TASK OBJECTIVE
Search the listing for the word "Senior" and copy every line where it turns up.
Start of Block
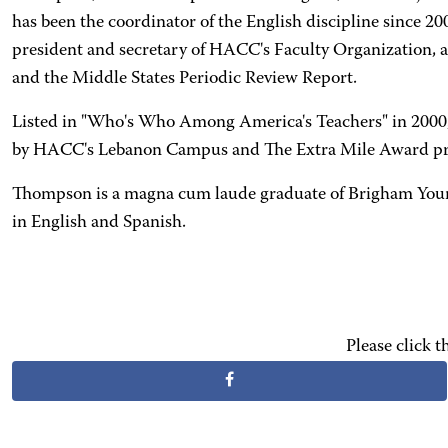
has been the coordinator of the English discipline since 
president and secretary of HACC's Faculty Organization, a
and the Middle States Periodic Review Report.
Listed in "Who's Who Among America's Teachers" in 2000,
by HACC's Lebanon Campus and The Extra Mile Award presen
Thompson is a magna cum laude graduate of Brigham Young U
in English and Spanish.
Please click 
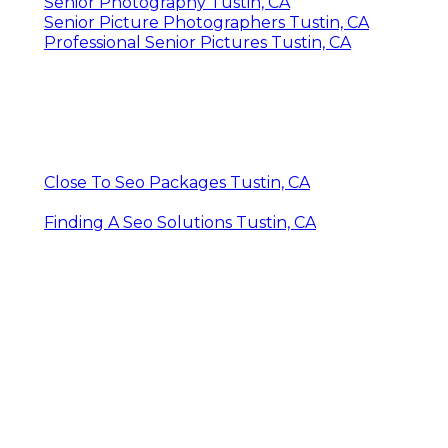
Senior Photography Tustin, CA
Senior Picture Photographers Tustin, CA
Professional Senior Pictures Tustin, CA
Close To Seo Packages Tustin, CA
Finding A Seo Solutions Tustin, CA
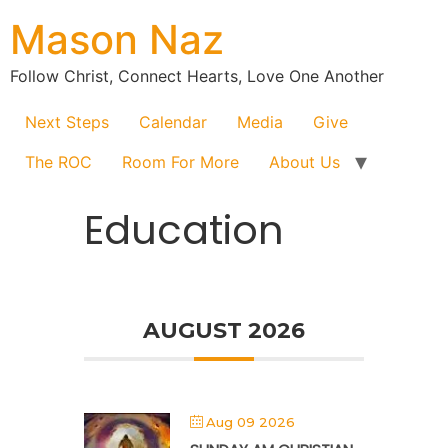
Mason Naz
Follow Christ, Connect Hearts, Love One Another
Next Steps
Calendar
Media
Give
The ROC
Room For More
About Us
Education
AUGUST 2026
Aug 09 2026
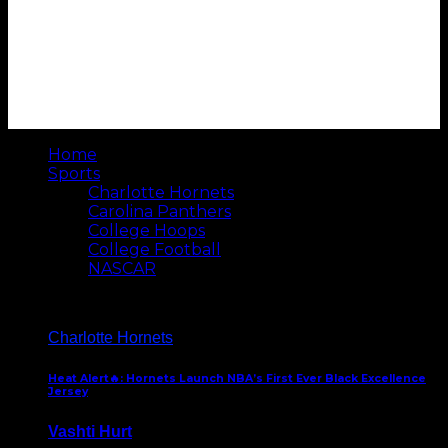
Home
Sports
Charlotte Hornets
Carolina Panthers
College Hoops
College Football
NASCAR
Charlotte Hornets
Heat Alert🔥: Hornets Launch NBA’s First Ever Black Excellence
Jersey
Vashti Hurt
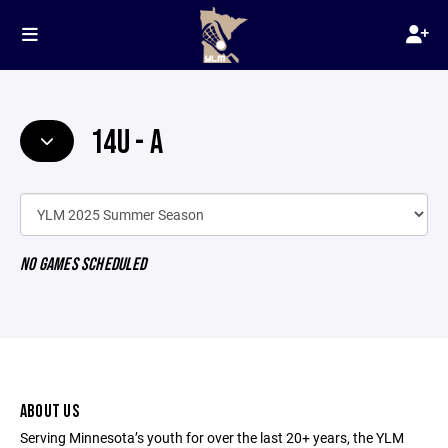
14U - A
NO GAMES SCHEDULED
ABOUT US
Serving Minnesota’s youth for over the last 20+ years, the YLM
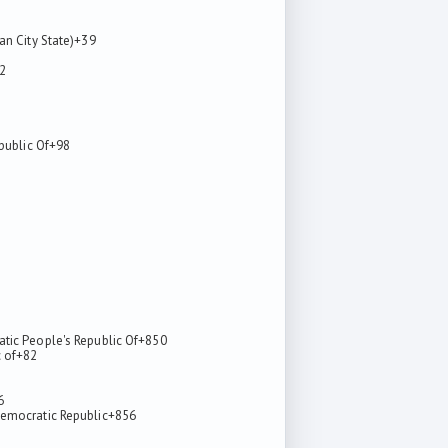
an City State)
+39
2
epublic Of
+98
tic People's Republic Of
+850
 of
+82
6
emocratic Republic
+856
End of Block
THE COMPLETED TASK
Senior Photography Tustin, CA
Senior Picture Photographers Tustin, CA
Professional Senior Pictures Tustin, CA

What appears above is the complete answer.